▸ What you should do: Please reproduce the listing below exactly, leaving out every picture.

▸ Dataset section:

⁂

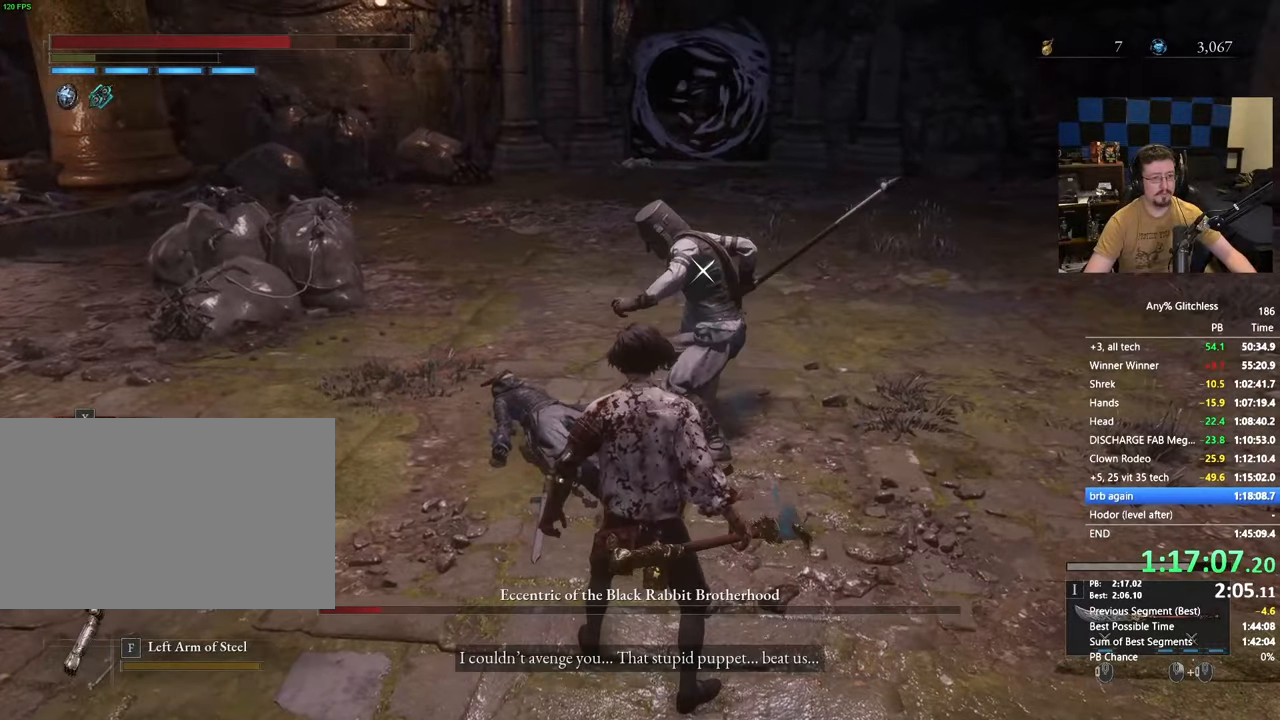
{"keys": ["d", "w"], "mouse": [], "events": []}
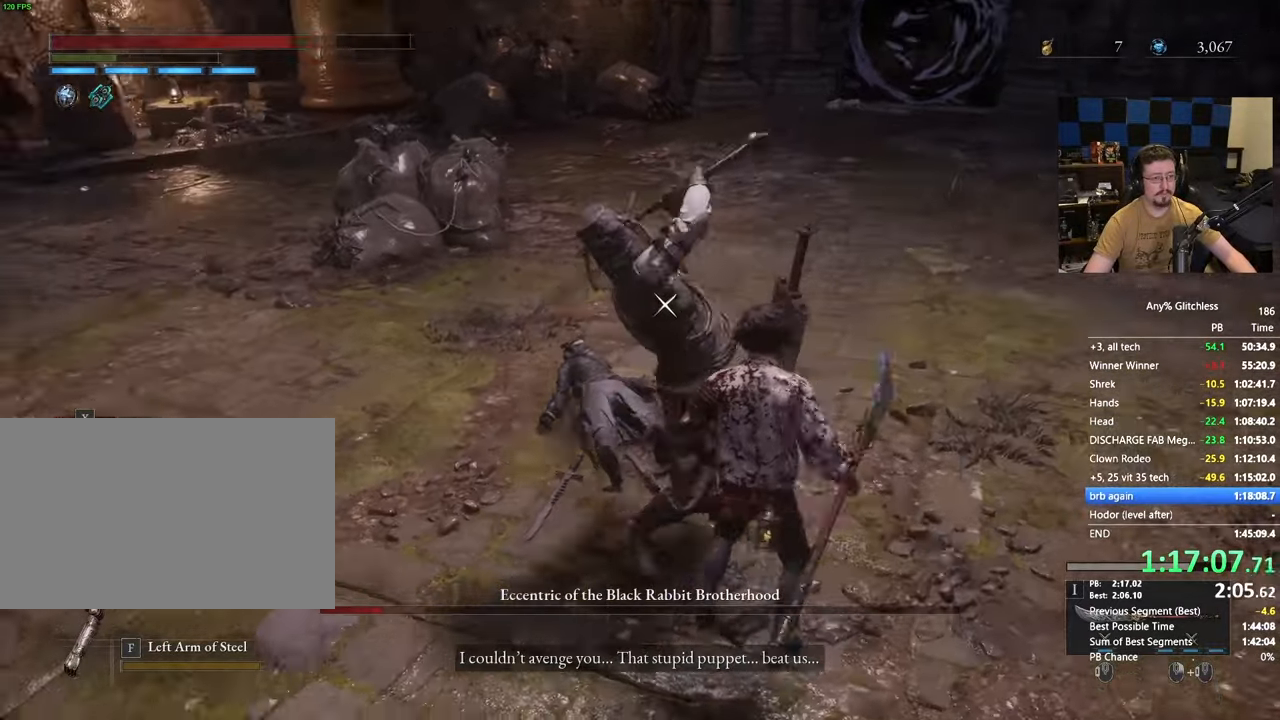
{"keys": ["d"], "mouse": [], "events": [[317, "w", "up"]]}
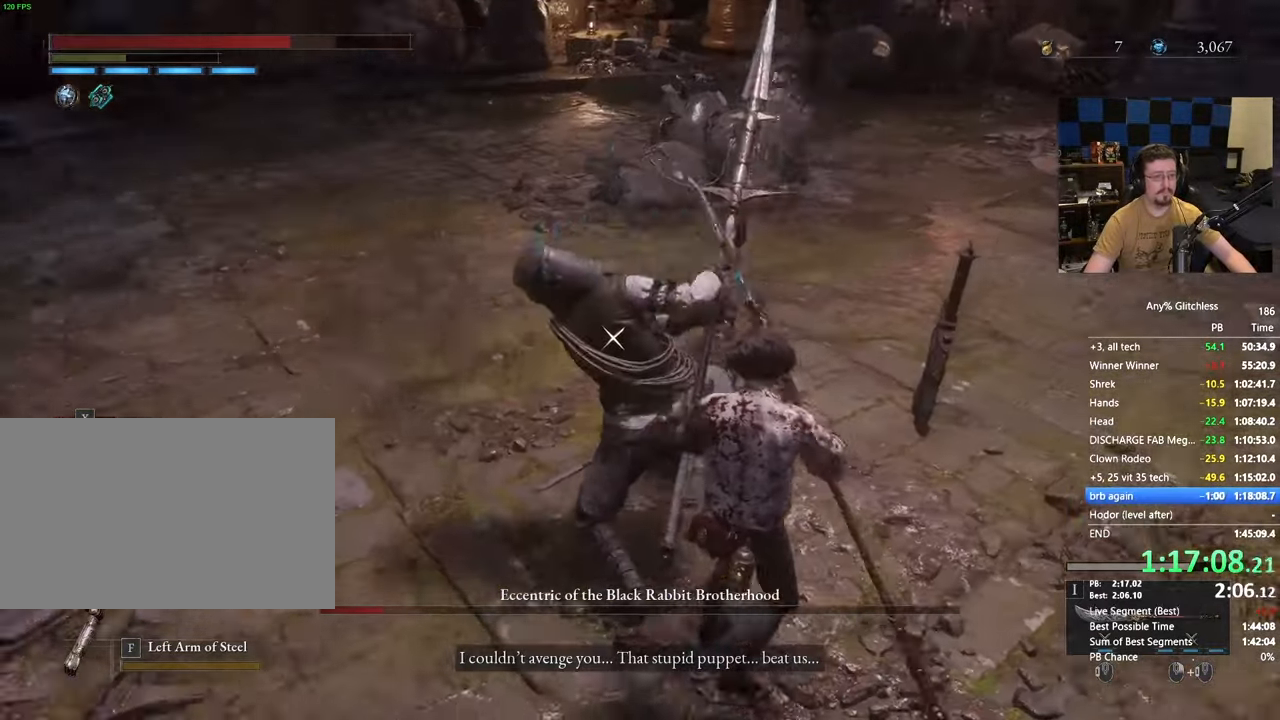
{"keys": ["w"], "mouse": [], "events": [[183, "d", "up"], [217, "d", "down"], [283, "d", "up"], [333, "w", "down"], [367, "a", "down"], [367, "w", "up"], [417, "w", "down"], [467, "a", "up"]]}
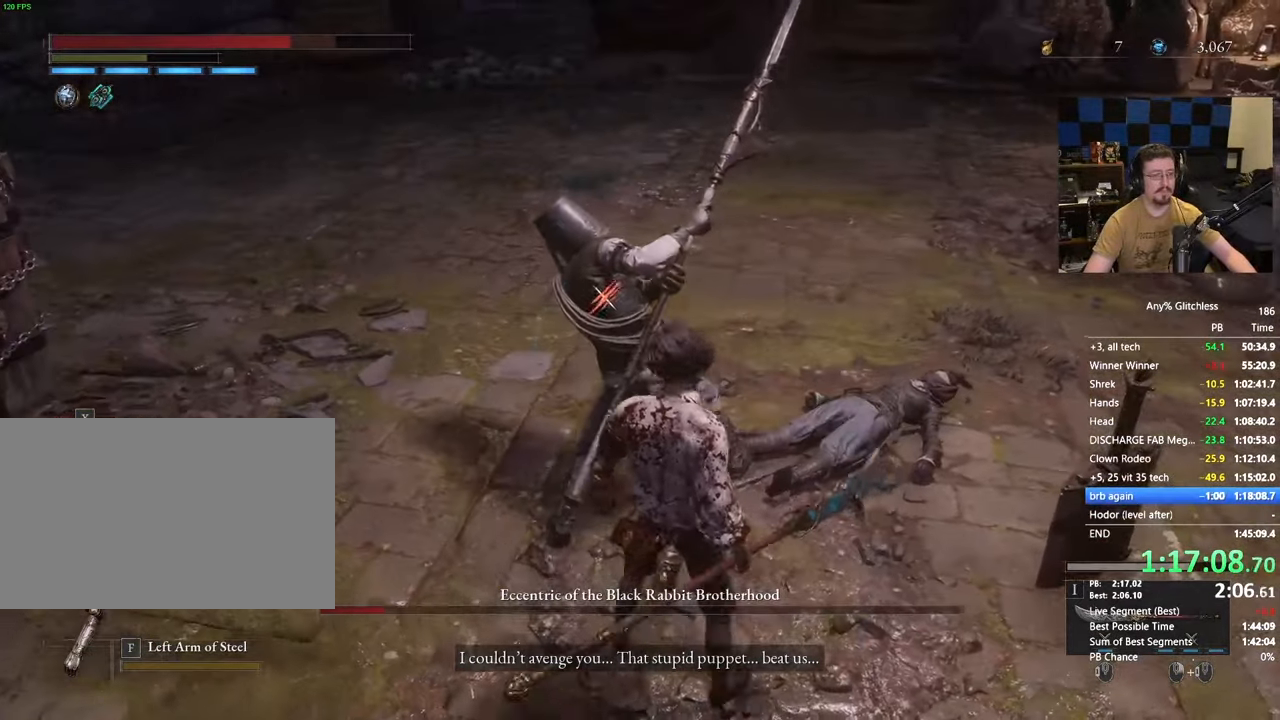
{"keys": ["d"], "mouse": [], "events": [[300, "w", "up"], [483, "d", "down"]]}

⁂

▸ Output of the task:
{"keys": ["d", "w"], "mouse": [], "events": []}
{"keys": ["d"], "mouse": [], "events": [[317, "w", "up"]]}
{"keys": ["w"], "mouse": [], "events": [[183, "d", "up"], [217, "d", "down"], [283, "d", "up"], [333, "w", "down"], [367, "a", "down"], [367, "w", "up"], [417, "w", "down"], [467, "a", "up"]]}
{"keys": ["d"], "mouse": [], "events": [[300, "w", "up"], [483, "d", "down"]]}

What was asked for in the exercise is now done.